Since each question has 4 answer choices, the probability of randomly selecting the correct choice is 1/4, and the probability of randomly selecting an incorrect choice is 3/4.
The student would need to answer at least 10 questions incorrectly to pass the examination.
The probability of passing by answering the questions incorrectly avoids the need to calculate the combinations and can be expressed as:
P(fail) = (3/4)^10 + (3/4)^11 + ... + (3/4)^20
The probability of passing the examination is equal to:
P(pass) + P(fail)
We can now calculate this probability.
To determine the probability of passing the examination, we need to calculate the probability of scoring at least 50% of the maximum possible marks.
Each question has four alternatives, so if a student is guessing randomly, the probability of selecting the correct answer for each question is 1/4, while the probability of selecting the wrong answer is 3/4.
Let's assume the student answers all the questions randomly, without studying at all.
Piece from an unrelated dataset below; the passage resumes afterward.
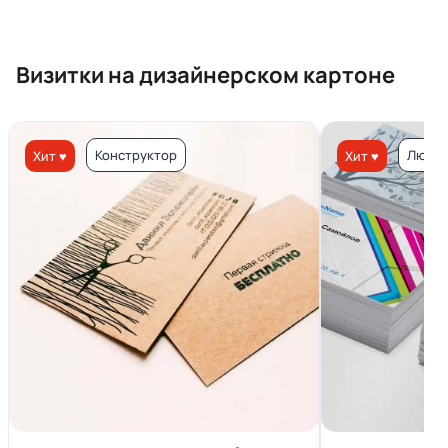
Визитки на дизайнерском картоне
Конструктор
Люкс 
Хит ♥
Хит ♥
Since there are 20 questions in total, there are 4^20 possible combinations of answers the student could select.
To calculate the probability of passing the examination, we need to consider the following possibilities:
1. The student answers all questions correctly (20 correct answers): To calculate this probability, we multiply the probability of selecting the correct answer (1/4) by the number of questions (20), so the probability is (1/4)^20.
2. The student answers 19 questions correctly and 1 question incorrectly (19 correct answers and 1 wrong answer): To calculate this probability, we need to consider all the different ways in which the student can get 19 correct answers and 1 wrong answer. There are 20 different questions that could be answered incorrectly, so the probability is 20 * (1/4)^19 * (3/4).
3. The student answers 18 questions correctly and 2 questions incorrectly (18 correct answers and 2 wrong answers): Similar to the previous case, we need to calculate the probability of getting 18 correct answers and 2 wrong answers. There are 20 * 19 / 2 different ways to choose 2 questions to be answered incorrectly, so the probability is (20 * 19 / 2) * (1/4)^18 * (3/4)^2.
We need to repeat this process for each possible combination of correct and wrong answers, up to a maximum of 10 wrong answers (since scoring more than 10 wrong answers will result in a failing grade).
Finally, we sum up all these probabilities to get the total probability of passing the examination by randomly guessing the answers.
Note: Due to the large number of calculations involved, it is not practical to perform them manually. Instead, it is recommended to use a computer program or statistical software to perform the calculations.